## PROBLEM TO WORK ON
Below are the records. List every line holding the word "garantir".

*** Opening SOURCE MATERIAL ***

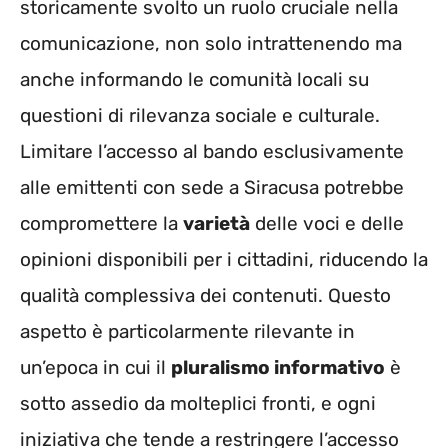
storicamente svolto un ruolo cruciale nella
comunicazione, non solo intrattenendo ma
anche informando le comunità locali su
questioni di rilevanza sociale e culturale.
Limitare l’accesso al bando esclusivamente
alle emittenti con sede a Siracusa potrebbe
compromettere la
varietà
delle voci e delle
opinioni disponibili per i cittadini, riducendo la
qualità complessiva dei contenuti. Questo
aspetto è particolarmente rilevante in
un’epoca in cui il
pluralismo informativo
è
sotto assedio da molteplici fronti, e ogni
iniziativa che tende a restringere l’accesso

*** Closing SOURCE MATERIAL ***
*** Opening SOURCE MATERIAL ***

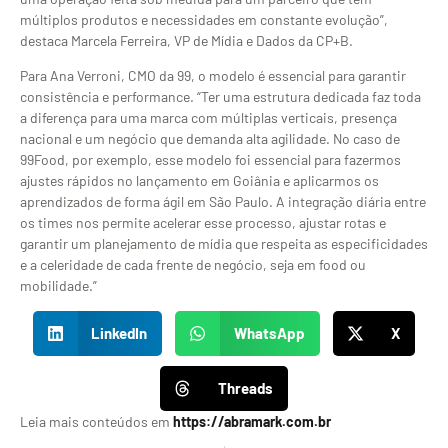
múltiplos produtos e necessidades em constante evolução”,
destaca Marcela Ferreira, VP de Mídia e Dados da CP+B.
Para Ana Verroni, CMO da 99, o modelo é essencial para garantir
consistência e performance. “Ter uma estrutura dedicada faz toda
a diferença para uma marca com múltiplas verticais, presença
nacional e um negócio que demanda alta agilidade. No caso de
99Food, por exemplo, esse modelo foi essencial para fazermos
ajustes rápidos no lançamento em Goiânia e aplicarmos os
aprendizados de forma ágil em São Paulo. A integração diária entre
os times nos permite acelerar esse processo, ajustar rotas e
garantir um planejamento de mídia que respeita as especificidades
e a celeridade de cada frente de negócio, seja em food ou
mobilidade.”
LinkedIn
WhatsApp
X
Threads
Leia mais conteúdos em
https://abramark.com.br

*** Closing SOURCE MATERIAL ***
*** Opening SOURCE MATERIAL ***

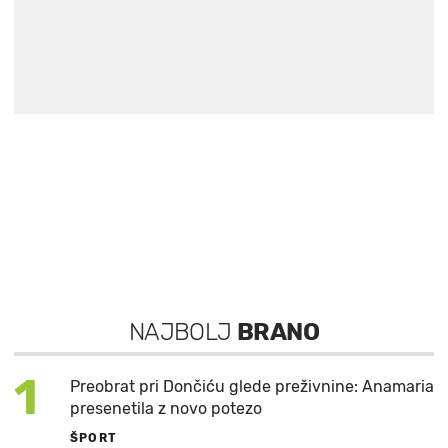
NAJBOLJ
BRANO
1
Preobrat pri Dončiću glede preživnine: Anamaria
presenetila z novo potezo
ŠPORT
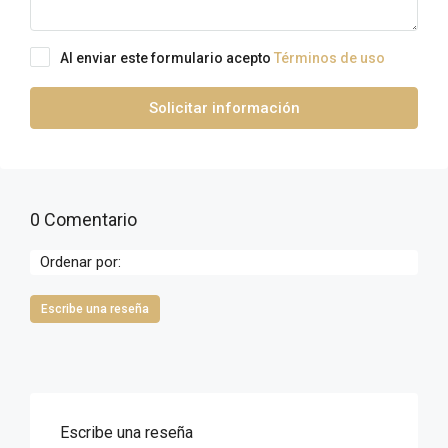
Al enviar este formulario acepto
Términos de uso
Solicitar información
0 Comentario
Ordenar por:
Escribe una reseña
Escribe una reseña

*** Closing SOURCE MATERIAL ***

## THE COMPLETED TASK
Para Ana Verroni, CMO da 99, o modelo é essencial para garantir
garantir um planejamento de mídia que respeita as especificidades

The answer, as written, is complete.